On 08/04/20 15:01, Thomas Gleixner wrote:
And it comes with restrictions:
The Do Other Stuff event can only be delivered when guest IF=1. If guest IF=0 then the host has to suspend the guest until the situation is resolved. The 'Situation resolved' event must also wait for a guest IF=1 slot.
Additionally:
- the do other stuff event must be delivered to the same CPU that is causing the host-side page fault
- the do other stuff event provides a token that identifies the cause and the situation resolved event provides a matching token
This stuff is why I think the do other stuff event looks very much like a #VE. But I think we're in violent agreement after all.

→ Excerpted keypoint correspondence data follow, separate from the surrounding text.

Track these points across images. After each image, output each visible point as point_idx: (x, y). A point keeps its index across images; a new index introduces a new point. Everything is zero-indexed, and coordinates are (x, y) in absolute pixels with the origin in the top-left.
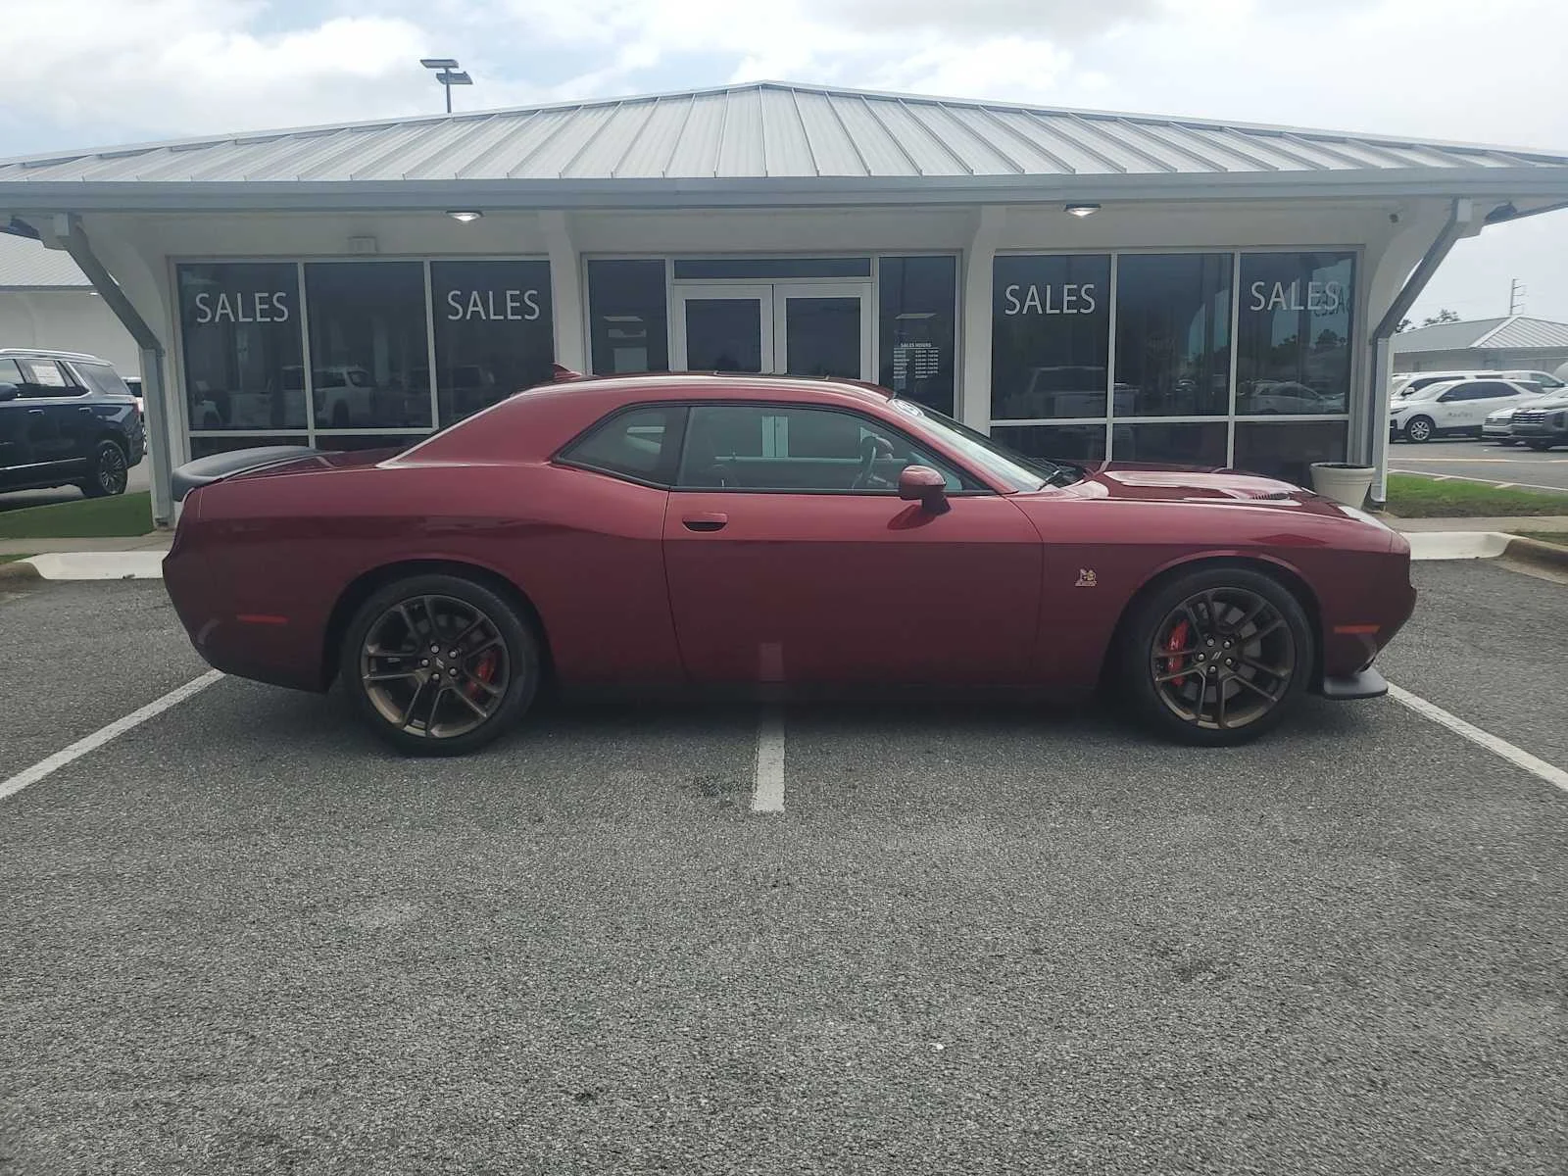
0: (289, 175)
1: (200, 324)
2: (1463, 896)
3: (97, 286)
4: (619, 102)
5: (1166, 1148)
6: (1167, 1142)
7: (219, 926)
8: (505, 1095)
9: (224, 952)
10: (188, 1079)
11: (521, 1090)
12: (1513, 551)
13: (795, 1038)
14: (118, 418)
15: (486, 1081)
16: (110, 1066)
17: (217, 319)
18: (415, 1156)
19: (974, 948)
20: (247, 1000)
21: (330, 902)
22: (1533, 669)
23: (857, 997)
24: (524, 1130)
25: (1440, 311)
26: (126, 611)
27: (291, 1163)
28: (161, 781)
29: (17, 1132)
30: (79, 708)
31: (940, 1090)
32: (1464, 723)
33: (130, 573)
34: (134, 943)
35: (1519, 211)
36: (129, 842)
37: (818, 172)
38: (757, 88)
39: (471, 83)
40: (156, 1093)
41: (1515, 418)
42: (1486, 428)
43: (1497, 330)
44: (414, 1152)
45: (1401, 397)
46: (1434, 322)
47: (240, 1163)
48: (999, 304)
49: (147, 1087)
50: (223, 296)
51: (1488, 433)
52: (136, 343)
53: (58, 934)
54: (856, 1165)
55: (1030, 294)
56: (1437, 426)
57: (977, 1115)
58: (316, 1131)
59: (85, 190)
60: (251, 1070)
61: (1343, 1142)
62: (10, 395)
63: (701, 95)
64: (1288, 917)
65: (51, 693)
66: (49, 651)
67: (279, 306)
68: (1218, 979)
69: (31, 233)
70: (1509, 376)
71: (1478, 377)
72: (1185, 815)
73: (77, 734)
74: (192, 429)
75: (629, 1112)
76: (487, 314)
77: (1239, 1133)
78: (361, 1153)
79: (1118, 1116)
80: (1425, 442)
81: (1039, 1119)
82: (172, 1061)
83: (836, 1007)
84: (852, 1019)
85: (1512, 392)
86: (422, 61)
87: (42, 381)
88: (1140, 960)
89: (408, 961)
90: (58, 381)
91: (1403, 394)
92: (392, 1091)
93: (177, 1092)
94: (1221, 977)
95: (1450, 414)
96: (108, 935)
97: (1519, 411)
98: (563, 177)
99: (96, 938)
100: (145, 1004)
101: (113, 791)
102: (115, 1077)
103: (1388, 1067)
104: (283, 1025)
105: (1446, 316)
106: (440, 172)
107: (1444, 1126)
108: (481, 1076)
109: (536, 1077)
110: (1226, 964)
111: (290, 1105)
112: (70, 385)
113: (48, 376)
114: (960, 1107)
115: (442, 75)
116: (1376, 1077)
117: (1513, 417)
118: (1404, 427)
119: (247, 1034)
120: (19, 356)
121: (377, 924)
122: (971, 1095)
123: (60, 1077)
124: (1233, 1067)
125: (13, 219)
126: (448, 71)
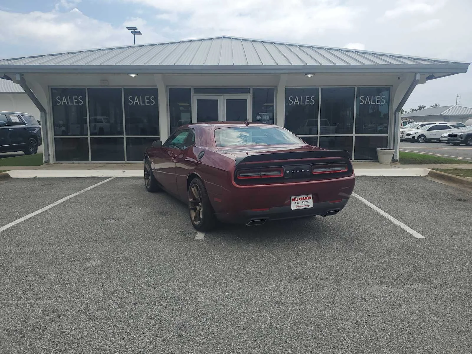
0: (82, 63)
1: (58, 105)
3: (26, 92)
4: (180, 42)
6: (277, 315)
7: (49, 265)
8: (115, 303)
9: (50, 271)
10: (36, 299)
11: (120, 302)
12: (430, 174)
13: (191, 292)
14: (35, 132)
16: (17, 296)
17: (62, 104)
18: (90, 315)
19: (243, 272)
20: (54, 281)
21: (79, 260)
22: (422, 205)
23: (210, 283)
24: (118, 310)
26: (34, 186)
27: (60, 316)
28: (38, 230)
30: (18, 212)
31: (224, 303)
32: (396, 219)
33: (36, 176)
34: (26, 269)
35: (435, 77)
36: (28, 245)
37: (233, 64)
38: (221, 38)
39: (141, 34)
40: (28, 302)
41: (449, 135)
42: (441, 139)
43: (449, 109)
44: (90, 314)
45: (417, 129)
46: (433, 106)
47: (47, 316)
48: (287, 101)
49: (26, 300)
50: (64, 97)
53: (7, 266)
54: (198, 319)
55: (296, 99)
56: (427, 138)
57: (232, 309)
58: (67, 310)
59: (25, 67)
60: (53, 297)
61: (320, 315)
62: (4, 125)
63: (205, 40)
64: (328, 266)
65: (10, 208)
66: (10, 197)
67: (80, 100)
68: (304, 280)
69: (10, 79)
70: (450, 123)
71: (440, 123)
73: (16, 218)
74: (55, 135)
75: (145, 307)
76: (140, 103)
77: (295, 313)
78: (77, 315)
79: (267, 309)
80: (423, 142)
81: (247, 310)
82: (33, 295)
83: (204, 285)
84: (207, 287)
85: (449, 128)
86: (127, 28)
87: (13, 121)
88: (285, 275)
89: (96, 273)
90: (18, 121)
91: (418, 128)
92: (87, 302)
93: (34, 301)
95: (430, 135)
96: (20, 267)
97: (450, 134)
98: (161, 65)
99: (17, 268)
100: (28, 282)
101: (25, 233)
102: (18, 298)
103: (339, 299)
104: (62, 287)
105: (436, 105)
106: (126, 63)
107: (347, 312)
108: (110, 299)
109: (124, 299)
110: (307, 276)
111: (61, 304)
112: (21, 122)
113: (15, 119)
114: (228, 307)
115: (133, 32)
116: (335, 301)
117: (448, 135)
118: (417, 138)
119: (53, 289)
120: (6, 113)
121: (90, 265)
122: (231, 304)
123: (4, 298)
124: (300, 299)
125: (4, 75)
126: (134, 31)
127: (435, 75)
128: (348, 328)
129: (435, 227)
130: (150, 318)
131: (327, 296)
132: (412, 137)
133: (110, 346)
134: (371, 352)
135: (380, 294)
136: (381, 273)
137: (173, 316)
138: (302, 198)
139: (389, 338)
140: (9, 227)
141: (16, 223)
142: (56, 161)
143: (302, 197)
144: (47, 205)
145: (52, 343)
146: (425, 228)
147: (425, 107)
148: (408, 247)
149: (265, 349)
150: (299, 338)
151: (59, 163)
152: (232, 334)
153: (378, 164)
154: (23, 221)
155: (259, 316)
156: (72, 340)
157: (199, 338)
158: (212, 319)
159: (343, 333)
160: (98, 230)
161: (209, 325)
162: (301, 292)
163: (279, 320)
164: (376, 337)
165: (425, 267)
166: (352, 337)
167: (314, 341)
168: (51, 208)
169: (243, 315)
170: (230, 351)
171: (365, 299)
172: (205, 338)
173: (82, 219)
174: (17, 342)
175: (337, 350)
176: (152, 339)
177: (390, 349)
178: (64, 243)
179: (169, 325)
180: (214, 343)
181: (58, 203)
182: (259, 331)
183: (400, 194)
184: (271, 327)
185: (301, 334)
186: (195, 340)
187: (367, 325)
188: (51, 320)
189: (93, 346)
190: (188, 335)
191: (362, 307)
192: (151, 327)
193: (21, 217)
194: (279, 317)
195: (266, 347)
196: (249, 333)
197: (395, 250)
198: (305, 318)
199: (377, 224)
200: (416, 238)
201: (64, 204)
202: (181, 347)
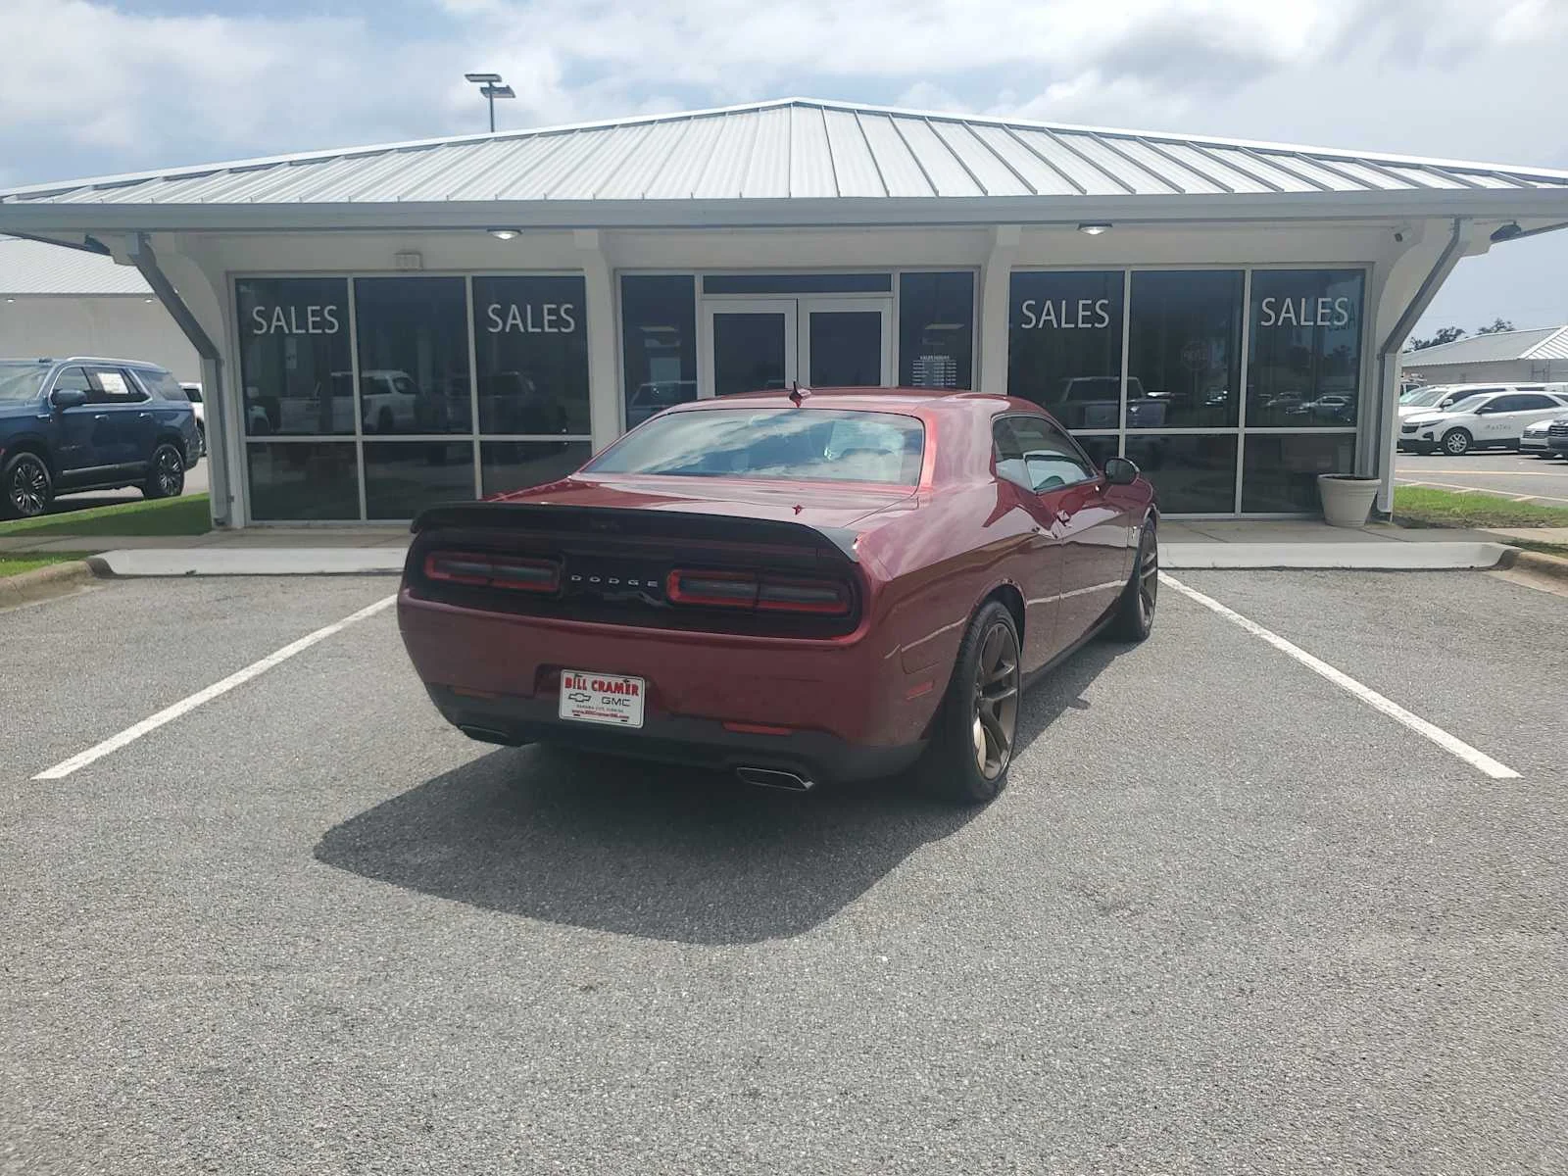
0: (337, 195)
1: (256, 335)
2: (1362, 855)
3: (158, 292)
5: (1058, 1033)
6: (1061, 1029)
7: (288, 860)
8: (523, 985)
9: (293, 880)
10: (268, 968)
11: (536, 982)
12: (1506, 560)
13: (766, 951)
14: (176, 423)
15: (508, 975)
16: (205, 958)
17: (272, 331)
18: (450, 1025)
20: (312, 914)
22: (1492, 668)
24: (537, 1010)
25: (1495, 320)
26: (192, 603)
27: (353, 1026)
28: (231, 747)
29: (133, 1003)
30: (156, 685)
31: (880, 990)
33: (192, 568)
34: (217, 871)
35: (1523, 230)
36: (208, 794)
37: (841, 193)
38: (788, 105)
39: (514, 96)
40: (244, 977)
41: (1552, 430)
42: (1524, 441)
43: (1547, 340)
44: (449, 1022)
45: (1439, 409)
46: (1489, 331)
47: (312, 1025)
48: (1015, 316)
49: (237, 973)
50: (277, 309)
51: (1524, 446)
52: (198, 353)
53: (155, 863)
54: (803, 1040)
55: (1046, 309)
56: (1475, 439)
57: (908, 1008)
58: (371, 1008)
59: (155, 211)
60: (318, 964)
61: (1205, 1031)
62: (78, 401)
64: (1205, 869)
65: (131, 672)
66: (125, 637)
67: (329, 318)
68: (1132, 915)
69: (105, 251)
70: (1553, 389)
71: (1519, 389)
72: (1135, 787)
73: (156, 707)
74: (248, 434)
75: (623, 1000)
76: (525, 327)
77: (1121, 1023)
78: (407, 1022)
79: (1024, 1010)
80: (1462, 454)
81: (958, 1011)
82: (255, 956)
85: (1553, 404)
86: (467, 76)
87: (107, 388)
88: (1068, 899)
90: (122, 389)
91: (1442, 406)
92: (431, 980)
93: (260, 977)
94: (1135, 913)
95: (1488, 427)
96: (196, 864)
97: (1556, 424)
98: (597, 198)
99: (187, 867)
100: (230, 915)
101: (191, 755)
102: (210, 966)
103: (1258, 980)
104: (342, 933)
105: (1500, 326)
106: (482, 192)
107: (1292, 1021)
108: (504, 972)
109: (548, 974)
110: (1142, 903)
111: (350, 988)
112: (134, 391)
113: (113, 383)
114: (895, 1001)
115: (486, 88)
116: (1247, 987)
117: (1550, 429)
118: (1439, 440)
119: (313, 938)
120: (85, 363)
121: (419, 861)
122: (905, 994)
123: (165, 965)
124: (1129, 978)
125: (87, 237)
126: (491, 85)
127: (1524, 226)
128: (1304, 1074)
129: (1549, 740)
130: (647, 1037)
131: (1216, 966)
132: (1424, 437)
133: (530, 1125)
134: (1396, 1156)
135: (1397, 963)
136: (1389, 893)
137: (718, 1032)
138: (601, 684)
139: (1449, 1111)
140: (139, 735)
141: (160, 723)
142: (253, 519)
143: (606, 679)
144: (248, 666)
145: (343, 1113)
146: (1515, 742)
147: (1459, 332)
148: (1466, 807)
149: (1039, 1142)
150: (1147, 1106)
151: (261, 527)
152: (923, 1091)
153: (1324, 528)
154: (178, 718)
155: (1002, 1032)
156: (404, 1103)
157: (815, 1104)
158: (847, 1041)
159: (1290, 1092)
160: (425, 746)
161: (842, 1060)
162: (1131, 956)
163: (1070, 1045)
164: (1405, 1107)
165: (1536, 875)
166: (1324, 1106)
167: (1198, 1117)
168: (262, 675)
169: (948, 1029)
170: (926, 1148)
171: (1349, 981)
172: (838, 1104)
173: (368, 711)
174: (230, 1107)
175: (1279, 1148)
176: (662, 1105)
177: (1457, 1146)
178: (324, 788)
179: (709, 1060)
180: (869, 1120)
181: (279, 657)
182: (1010, 1081)
183: (1411, 629)
184: (1046, 1068)
185: (1151, 1093)
186: (804, 1110)
187: (1370, 1067)
188: (328, 1037)
189: (477, 1125)
190: (780, 1092)
191: (1342, 1008)
192: (651, 1064)
193: (172, 700)
194: (1070, 1035)
195: (1042, 1136)
196: (978, 1088)
197: (1422, 817)
198: (1157, 1039)
199: (1350, 730)
200: (1490, 778)
201: (301, 660)
202: (763, 1130)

If you just want to solve Viveks problem, then its good enough. I.e. the file truncation turns the EPT entries into #VE convertible entries and the guest #VE handler can figure it out. This one can be injected directly by the hardware, i.e. you don't need a VMEXIT.
If you want the opportunistic do other stuff mechanism, then #VE has exactly the same problems as the existing async "PF". It's not magicaly making that go away.
You can inject #VE from the hypervisor too, with PV magic to distinguish the two. However that's not necessarily a good idea because it makes it harder to switch to hardware delivery in the future.
One possible solution might be to make all recoverable EPT entries convertible and let the HW inject #VE for those.
So the #VE handler in the guest would have to do:
if (!recoverable()) { if (user_mode) send_signal(); else if (!fixup_exception()) die_hard(); goto done; } store_ve_info_in_pv_page(); if (!user_mode(regs) || !preemptible()) { hypercall_resolve_ept(can_continue = false); } else { init_completion(); hypercall_resolve_ept(can_continue = true); wait_for_completion(); }
or something like that.
Yes, pretty much. The VE info can also be passed down to the hypercall as arguments.
Paolo
The hypercall to resolve the EPT fail on the host acts on the can_continue argument.
If false, it suspends the guest vCPU and only returns when done.
If true it kicks the resolve process and returns to the guest which suspends the task and tries to do something else.
The wakeup side needs to be a regular interrupt and cannot go through #VE.